Но что-то изменилось в знакомом облике аэродрома: Барышев увидел, что на стоянке нет машин первой эскадрильи. И он понял, что там готовят место для новых перехватчиков. Скоро их перегонят сюда.

У самолета Курашев помедлил. Он обернулся, перехватил взгляд Барышева своими внимательными с зернышками возле зрачков глазами и, чуть притаивая улыбку в углах тонкого рта, сказал:

— Сейчас ты все увидишь, капитан. Мы пойдем шестым маршрутом. Над океаном облачность ноль. У нас здесь говорят: «Видимость миллион на миллион».

Когда они взлетели и в резком, курашевском, наборе высоты ушли к океану, на землю наконец выпал снег…

Он падал недолго, но щедро.

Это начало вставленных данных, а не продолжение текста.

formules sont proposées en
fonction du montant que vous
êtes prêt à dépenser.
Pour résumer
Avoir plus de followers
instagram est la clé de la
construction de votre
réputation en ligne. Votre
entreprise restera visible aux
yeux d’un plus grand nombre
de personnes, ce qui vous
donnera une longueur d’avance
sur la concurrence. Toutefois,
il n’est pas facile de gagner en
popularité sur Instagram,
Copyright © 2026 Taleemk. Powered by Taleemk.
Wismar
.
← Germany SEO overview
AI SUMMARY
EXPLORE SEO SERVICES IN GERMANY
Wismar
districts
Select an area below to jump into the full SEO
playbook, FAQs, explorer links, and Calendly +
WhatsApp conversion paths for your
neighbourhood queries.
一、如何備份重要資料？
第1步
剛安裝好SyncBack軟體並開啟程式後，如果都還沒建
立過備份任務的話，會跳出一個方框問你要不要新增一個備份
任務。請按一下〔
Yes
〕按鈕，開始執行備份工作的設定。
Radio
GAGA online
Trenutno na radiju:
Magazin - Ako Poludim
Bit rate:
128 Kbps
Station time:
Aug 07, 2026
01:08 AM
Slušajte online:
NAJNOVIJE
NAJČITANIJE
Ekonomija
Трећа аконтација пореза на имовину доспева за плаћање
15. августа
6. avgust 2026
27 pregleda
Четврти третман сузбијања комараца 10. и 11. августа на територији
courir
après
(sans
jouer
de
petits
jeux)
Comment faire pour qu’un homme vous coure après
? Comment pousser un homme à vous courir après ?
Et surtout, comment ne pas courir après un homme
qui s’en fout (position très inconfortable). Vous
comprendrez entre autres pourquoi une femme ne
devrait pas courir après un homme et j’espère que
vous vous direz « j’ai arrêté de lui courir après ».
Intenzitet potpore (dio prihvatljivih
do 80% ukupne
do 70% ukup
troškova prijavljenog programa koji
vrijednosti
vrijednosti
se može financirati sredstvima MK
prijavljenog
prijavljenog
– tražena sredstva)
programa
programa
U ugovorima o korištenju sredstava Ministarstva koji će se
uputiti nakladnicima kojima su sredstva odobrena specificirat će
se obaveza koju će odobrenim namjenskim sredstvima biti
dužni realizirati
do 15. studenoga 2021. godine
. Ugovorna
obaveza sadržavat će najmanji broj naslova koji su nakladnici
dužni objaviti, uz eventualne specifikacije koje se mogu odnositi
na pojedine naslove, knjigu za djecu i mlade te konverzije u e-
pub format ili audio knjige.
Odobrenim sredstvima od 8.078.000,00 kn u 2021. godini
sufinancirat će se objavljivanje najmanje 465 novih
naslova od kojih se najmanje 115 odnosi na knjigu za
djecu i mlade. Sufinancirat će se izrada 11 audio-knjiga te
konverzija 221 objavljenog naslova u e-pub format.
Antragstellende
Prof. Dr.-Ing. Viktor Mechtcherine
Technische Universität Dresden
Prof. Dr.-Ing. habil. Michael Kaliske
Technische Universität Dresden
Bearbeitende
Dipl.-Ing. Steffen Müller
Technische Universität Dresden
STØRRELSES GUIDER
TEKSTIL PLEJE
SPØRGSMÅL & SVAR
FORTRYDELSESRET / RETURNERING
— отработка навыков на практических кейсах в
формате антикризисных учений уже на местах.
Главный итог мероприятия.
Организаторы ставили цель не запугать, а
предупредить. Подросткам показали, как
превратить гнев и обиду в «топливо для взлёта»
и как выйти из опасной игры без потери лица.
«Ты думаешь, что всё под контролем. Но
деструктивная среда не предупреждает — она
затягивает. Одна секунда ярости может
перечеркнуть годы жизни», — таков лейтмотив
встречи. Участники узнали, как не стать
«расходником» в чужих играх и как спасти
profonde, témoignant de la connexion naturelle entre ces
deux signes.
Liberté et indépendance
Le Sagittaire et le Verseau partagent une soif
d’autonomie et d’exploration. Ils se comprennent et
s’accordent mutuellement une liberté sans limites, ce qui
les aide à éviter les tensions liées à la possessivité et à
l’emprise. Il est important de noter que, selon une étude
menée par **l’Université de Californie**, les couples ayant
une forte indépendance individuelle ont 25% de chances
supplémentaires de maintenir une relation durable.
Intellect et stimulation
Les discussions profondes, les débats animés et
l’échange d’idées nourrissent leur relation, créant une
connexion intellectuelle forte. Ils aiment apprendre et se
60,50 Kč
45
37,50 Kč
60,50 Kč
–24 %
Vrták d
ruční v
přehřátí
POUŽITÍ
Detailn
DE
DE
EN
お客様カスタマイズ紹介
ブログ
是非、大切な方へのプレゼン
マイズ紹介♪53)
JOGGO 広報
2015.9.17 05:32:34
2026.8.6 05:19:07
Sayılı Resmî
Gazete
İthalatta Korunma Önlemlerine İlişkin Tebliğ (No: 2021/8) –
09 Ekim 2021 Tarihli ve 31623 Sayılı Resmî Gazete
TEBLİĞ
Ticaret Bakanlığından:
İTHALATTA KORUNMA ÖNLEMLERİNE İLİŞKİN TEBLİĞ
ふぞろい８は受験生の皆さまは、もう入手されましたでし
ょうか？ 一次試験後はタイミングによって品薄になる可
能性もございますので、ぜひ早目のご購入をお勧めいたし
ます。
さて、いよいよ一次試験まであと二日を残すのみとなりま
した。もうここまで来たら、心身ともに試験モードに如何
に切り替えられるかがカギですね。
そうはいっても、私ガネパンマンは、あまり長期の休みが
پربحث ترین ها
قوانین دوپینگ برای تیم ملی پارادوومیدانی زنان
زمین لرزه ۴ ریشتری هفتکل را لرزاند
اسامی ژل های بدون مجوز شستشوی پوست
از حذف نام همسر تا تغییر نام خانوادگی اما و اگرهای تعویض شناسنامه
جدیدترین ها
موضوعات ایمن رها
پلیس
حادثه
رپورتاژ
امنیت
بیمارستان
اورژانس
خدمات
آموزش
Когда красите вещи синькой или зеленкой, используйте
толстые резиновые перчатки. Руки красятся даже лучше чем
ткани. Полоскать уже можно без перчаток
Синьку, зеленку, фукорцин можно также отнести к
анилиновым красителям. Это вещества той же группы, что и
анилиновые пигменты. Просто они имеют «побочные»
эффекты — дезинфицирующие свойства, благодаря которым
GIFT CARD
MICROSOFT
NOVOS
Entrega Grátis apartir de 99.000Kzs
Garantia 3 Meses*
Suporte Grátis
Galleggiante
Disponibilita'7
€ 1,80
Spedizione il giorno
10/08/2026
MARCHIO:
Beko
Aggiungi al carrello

И когда он кончился, по взлетно-посадочной полосе двинулись снегоочистители, оставляя позади себя черную ленту бетона среди немереных снежных полей.

У генерала Волкова не было причин испытывать то, что испытывал он сейчас в своей штабной тяжелой машине, возвращаясь домой. Но он вновь и вновь переживал все, что произошло за последние дни. И эти его переживания не имели той последовательности, стройности, что свойственна всяким воспоминаниям на досуге или сопутствует попыткам проанализировать происшедшее. Он вспоминал не факты, не сами события — где, когда, что и как случилось, он заново переживал людей, с которыми только что был вместе и которые теперь остались далеко внизу, на бетоне посреди снега и хвои. Полно и четко выносила ему память то лицо Курашева или его фигуру — высокую, сутулую и, как издали казалось, одинокую. А на самом деле — это были сдержанность, собранность, это была колоссальная внутренняя сосредоточенность, которая позволила Курашеву сделать то, что сделал он. То вспоминалось ему присутствие Поплавского в ночи, его дыхание и шаги, когда они вдвоем шли к летчикам третьей эскадрильи, то глаза этого маленького, но крепкого, как боровик, полковника в строгой и новенькой всегда фуражке — горькие, светлые, застаревшие на одной давней нелегкой думе. И, вспомнив Поплавского, он уже не расставался с ним.